‘All through the night shall an inner voice seek life when laid out seeking slumber. In still moments when dark and yearning, I shall come from shadows to taunt thee.’ The Demon (Samuel Flyte)
It seemed a time long ago, maybe not that long really.
It was a manor house, old school house, lots of rooms, dark rooms.
Things went on in that house, dark things.
It was a home, a home for the lost and lonely.
Not a home to house lost children.
It was down a long and panelled hallway with creaky wooden floors. The sort that alerts the silence, and dead things displayed on tables and in the faces of portraits. You are here when you shouldn’t be here. For orders are, no one allowed to disturb him when he’d invited his favourites, and also, when the not so favourites summoned to his private quarters.
But regardless of one or the other, whichever they fall into, most days the boys constantly threatened, from one another, especially that gang, of which Jove, the ringleader, and worse for imposing his rules over others emotional state. It might also likely come from that handful of guardians, hardly serving mercy but serve a more darker and sinister idol of worship. As is the case of not gathering quickly enough in the old assembly hall, to hear a speech from Sir. A speech to inform, but given like an order, or blasted as a warning. Here they are again standing and listening to a droning tone reading a list of boys names. The not so favourites.
And so the excuse, the story to stick to…
“Moved to another home.
“Let that be an end to it.
“Not to mention them if anybody might ask…
After saying what intended, Sir, gathered up the papers and looked back over the ensemble. He was on borrowed time, knew it, preoccupied with an inner world considering when and how. He muttered something, got down from the dais, then sloped off, dawdling down the centre line of boys either side. Heads bowed, eyes fixed down, none wanting to catch sight of an old vulture’s eyes searching for one of them tonight.

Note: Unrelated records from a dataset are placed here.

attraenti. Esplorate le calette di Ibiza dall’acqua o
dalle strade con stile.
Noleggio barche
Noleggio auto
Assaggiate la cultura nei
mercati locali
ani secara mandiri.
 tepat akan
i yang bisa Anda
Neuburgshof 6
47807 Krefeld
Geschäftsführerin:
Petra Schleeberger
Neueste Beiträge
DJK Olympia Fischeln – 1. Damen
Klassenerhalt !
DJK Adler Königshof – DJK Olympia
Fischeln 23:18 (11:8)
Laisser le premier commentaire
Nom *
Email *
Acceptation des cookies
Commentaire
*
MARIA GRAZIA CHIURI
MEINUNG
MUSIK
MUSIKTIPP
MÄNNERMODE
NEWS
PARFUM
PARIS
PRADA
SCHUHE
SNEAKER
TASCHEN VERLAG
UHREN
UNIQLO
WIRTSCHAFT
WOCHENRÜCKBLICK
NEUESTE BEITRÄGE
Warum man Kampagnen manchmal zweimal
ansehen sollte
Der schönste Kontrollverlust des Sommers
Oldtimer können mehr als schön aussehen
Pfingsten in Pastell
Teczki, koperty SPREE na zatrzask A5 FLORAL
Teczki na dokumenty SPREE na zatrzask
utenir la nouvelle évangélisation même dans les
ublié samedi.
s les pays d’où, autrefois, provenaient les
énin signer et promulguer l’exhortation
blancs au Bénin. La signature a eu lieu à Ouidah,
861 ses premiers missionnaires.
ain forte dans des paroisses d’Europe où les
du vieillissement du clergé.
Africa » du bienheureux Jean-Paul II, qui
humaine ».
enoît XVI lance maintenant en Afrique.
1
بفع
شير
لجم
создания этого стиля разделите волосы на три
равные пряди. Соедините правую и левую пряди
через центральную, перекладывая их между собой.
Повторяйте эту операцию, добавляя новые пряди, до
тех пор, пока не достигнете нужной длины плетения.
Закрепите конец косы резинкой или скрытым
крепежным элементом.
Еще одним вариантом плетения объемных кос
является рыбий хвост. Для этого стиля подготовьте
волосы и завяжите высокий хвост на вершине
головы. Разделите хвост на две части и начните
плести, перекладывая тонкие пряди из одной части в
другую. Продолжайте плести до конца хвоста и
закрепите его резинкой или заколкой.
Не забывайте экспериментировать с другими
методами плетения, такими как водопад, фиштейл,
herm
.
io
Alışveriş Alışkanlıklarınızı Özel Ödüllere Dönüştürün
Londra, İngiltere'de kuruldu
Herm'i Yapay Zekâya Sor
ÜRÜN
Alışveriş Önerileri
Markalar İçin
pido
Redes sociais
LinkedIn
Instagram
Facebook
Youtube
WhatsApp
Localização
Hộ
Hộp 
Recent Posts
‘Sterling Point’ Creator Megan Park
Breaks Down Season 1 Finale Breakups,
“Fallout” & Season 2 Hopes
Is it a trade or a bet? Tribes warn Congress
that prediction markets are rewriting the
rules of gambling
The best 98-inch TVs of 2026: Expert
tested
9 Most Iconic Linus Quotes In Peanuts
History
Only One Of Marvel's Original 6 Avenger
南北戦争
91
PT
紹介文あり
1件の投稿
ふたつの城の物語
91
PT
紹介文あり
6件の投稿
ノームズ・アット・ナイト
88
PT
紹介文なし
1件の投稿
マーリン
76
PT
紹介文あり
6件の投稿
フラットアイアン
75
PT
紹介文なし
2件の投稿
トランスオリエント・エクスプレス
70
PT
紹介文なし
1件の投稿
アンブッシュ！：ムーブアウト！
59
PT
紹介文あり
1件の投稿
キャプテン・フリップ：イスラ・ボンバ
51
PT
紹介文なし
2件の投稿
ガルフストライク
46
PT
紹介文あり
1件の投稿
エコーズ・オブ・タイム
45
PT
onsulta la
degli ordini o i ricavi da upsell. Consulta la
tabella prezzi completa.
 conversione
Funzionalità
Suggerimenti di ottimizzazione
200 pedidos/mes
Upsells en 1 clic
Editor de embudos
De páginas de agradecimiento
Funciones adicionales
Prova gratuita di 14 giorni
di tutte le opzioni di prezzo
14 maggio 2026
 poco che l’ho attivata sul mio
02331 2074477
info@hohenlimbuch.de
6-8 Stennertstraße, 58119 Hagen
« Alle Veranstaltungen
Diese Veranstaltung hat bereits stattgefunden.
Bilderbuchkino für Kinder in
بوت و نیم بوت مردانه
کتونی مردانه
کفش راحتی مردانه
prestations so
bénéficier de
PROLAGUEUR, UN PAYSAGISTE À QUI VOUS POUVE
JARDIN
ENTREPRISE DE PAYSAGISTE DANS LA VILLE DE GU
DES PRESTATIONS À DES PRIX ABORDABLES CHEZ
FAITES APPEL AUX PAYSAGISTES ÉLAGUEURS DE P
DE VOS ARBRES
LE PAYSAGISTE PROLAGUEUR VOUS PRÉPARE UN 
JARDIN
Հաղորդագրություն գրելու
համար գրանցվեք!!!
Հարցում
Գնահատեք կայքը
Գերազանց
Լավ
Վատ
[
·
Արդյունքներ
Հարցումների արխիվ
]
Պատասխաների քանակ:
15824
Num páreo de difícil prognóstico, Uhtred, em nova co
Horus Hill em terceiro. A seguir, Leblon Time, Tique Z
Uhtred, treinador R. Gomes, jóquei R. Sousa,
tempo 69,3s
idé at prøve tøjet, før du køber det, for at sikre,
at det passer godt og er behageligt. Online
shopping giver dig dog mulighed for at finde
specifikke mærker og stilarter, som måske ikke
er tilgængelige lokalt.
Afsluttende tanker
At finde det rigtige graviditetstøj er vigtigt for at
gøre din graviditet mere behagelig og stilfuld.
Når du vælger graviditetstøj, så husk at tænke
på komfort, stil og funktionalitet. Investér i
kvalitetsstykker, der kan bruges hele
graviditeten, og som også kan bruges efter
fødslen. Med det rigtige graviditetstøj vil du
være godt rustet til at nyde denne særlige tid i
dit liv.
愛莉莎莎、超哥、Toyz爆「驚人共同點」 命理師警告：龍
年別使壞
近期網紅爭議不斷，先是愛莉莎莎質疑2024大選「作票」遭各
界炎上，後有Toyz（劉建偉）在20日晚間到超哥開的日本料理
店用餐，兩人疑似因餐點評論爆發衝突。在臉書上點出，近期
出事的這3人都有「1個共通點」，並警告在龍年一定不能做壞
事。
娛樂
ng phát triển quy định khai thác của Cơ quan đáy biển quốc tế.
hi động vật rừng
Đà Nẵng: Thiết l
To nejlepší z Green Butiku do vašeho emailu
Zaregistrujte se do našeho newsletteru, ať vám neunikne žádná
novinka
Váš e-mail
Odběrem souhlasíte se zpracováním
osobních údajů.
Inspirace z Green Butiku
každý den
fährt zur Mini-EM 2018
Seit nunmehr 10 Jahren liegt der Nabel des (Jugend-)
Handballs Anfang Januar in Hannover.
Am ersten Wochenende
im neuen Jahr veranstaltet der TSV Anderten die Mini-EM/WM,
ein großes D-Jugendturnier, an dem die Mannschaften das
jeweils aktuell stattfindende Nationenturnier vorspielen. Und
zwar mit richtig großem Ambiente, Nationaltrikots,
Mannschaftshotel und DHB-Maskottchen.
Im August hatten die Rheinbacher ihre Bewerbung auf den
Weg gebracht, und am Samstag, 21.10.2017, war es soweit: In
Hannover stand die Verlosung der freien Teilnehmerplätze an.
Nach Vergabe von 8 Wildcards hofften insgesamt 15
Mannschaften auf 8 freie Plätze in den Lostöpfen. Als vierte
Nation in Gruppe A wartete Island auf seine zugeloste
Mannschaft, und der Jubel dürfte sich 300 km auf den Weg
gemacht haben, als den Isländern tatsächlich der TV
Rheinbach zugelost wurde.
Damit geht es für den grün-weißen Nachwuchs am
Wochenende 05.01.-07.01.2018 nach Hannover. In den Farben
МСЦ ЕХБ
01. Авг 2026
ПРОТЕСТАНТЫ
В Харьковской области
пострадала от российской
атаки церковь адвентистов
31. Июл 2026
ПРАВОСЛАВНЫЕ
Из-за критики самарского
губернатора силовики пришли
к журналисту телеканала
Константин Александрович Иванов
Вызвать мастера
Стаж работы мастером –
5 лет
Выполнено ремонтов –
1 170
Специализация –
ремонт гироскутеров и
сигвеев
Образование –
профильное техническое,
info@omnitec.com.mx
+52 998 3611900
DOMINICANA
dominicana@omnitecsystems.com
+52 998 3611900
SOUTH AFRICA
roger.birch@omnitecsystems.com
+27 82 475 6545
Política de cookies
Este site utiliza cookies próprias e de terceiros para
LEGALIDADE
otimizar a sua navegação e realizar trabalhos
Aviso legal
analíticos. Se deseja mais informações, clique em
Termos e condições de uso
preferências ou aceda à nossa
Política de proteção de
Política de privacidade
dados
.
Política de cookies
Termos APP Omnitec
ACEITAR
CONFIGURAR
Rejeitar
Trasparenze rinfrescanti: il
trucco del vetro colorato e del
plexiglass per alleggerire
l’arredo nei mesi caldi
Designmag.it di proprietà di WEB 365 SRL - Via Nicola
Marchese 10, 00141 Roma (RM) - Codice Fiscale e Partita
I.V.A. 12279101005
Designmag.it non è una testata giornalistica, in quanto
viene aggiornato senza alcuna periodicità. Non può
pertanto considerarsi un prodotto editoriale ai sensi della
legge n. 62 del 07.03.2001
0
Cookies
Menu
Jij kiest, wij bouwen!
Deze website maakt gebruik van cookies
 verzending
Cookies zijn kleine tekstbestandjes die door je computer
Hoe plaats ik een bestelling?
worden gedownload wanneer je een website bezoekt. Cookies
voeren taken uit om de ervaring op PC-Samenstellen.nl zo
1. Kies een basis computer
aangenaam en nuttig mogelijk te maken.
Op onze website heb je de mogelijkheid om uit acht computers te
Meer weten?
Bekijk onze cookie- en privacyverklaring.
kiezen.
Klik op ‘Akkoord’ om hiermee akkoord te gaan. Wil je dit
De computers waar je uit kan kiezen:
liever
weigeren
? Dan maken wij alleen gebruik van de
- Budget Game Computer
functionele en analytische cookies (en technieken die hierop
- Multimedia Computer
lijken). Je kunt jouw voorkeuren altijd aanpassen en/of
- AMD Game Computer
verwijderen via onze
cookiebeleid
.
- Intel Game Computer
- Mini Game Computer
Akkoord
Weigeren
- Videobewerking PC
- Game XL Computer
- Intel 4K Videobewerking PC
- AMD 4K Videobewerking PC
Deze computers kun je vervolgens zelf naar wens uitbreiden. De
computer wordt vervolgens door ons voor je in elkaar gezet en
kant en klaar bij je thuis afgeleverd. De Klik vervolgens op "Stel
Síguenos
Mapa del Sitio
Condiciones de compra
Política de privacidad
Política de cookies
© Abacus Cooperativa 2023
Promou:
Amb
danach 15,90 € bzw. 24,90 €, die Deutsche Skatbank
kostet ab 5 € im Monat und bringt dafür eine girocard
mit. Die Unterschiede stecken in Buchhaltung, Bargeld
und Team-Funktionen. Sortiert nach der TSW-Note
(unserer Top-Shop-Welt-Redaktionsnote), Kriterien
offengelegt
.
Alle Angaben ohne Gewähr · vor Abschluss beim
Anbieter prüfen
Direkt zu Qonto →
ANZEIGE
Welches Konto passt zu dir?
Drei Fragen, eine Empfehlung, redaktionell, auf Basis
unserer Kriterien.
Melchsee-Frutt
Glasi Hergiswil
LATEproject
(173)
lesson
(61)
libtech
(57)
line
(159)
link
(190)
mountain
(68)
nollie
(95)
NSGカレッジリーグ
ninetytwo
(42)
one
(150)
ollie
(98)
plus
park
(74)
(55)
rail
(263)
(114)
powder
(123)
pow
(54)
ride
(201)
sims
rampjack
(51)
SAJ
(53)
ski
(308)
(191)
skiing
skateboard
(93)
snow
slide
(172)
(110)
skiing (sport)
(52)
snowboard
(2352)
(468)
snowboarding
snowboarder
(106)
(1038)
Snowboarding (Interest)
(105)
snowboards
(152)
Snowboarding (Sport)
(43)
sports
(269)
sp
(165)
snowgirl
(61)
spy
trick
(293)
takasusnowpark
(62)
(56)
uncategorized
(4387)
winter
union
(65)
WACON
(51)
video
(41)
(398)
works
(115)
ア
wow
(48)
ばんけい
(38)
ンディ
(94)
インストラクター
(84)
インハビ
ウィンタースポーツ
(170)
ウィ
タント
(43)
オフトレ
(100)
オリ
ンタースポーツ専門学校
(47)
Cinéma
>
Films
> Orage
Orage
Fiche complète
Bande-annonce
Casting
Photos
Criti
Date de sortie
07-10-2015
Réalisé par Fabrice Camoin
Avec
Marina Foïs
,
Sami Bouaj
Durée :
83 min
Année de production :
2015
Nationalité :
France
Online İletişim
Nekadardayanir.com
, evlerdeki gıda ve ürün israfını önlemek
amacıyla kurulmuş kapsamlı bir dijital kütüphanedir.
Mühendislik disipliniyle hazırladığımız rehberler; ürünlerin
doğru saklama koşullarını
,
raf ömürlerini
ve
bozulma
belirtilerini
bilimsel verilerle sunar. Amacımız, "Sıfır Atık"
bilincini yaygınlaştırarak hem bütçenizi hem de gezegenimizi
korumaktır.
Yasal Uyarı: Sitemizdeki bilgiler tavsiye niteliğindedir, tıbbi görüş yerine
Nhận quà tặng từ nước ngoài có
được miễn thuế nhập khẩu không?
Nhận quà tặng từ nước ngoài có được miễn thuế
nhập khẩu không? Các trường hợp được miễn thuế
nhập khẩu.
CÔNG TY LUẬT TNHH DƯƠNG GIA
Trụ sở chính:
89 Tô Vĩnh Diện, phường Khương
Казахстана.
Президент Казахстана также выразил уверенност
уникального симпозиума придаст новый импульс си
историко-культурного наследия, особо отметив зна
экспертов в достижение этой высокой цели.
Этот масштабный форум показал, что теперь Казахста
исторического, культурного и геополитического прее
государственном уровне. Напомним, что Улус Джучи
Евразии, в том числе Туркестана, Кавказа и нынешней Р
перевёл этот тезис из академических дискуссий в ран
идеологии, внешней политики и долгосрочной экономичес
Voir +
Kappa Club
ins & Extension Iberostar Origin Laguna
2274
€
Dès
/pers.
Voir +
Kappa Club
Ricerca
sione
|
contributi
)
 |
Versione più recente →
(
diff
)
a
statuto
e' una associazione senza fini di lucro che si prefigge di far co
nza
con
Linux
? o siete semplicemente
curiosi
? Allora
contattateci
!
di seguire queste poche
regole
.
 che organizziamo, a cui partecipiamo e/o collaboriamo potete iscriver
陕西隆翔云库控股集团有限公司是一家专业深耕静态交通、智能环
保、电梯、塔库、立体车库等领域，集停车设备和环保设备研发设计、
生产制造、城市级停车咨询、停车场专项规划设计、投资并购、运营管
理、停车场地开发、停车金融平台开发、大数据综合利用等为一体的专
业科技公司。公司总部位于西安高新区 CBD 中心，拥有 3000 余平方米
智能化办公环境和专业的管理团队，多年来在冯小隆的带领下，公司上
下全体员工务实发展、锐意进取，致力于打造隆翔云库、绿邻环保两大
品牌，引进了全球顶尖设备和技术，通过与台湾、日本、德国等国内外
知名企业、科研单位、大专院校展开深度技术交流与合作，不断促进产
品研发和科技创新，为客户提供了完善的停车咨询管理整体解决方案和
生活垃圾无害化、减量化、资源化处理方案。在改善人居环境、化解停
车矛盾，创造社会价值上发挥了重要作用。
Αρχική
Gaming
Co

This monster knew he’d head this establishment. There’s a price to pay of course, but wouldn’t have known at the time when he’d fallen into favour. Worked his way along a path paved with bad intentions, to rise within the ranks and now trusted by the elite to take care of matters. Matters they like to indulge in, so even more appropriate that this manor house permanently in shadow of sun and moon.
The master’s study and quarters entered through the one door. They took in the upper wing of the house around the back of the building. A part of the grounds not overlooked, appropriately, they face north.
When entertaining in his quarters the new boys were instructed to call him Uncle and only when attending his rooms. Outside he was to be called, Sir. No one dare say any different. But then he couldn’t really hear what they called him in thought.
Claimed he killed tigers in India, had all sorts of animal skins and their heads mounted on wooden shields around the study walls. He impressed them with such tales. His desk was huge, full of things, rolled up maps, small wooden craved boxes, spyglasses, many strange things from his travels. They were the sort of objects boys would like and get excited when touching them. He even had a shrunken head, a real human one, the size of a goose egg. He kept that back, revealing it at the end the story. Told them he knew the recipe, told them he knew how to shrink a young boy’s head if they didn’t behave and fulfil what asked of them when in his rooms. He watched their fresh faces turn grey, then laugh signalling a joke.
There was a roaring fire shooting up the chimney, the room looked manly, the room of an explorer, the room of someone in control.
There was nobody in the room for the moment. Go through another door and down a carpeted hallway, pass the bedrooms and then turn right, step through into a room. A smaller one and wood panelled. The door in here locked from the other side.
It was a bathroom, boasted a separate shower, big enough for two even three to get under. As well as the pull chain lavatory and pedestal basin, there was a deep, roll top slipper bath.
Young William, a favourite, lay in the bath motionless. The cast iron radiators rattled throwing heat into the room. It wasn’t cold. The bath water had warmed up a little as well. He was submerged up to his neck. At the other end of the bath was Uncle.
He had wondered about this moment. What it’ll be like looking through those small piggy eyes, looking at the knife, seeing it glint, that’s twice now, knowing the sharpness of the blade, how deep it cuts…twice it’s bitten.
He’d better have a shower.
William stood up and looked down at the bathwater, its colour, blood red.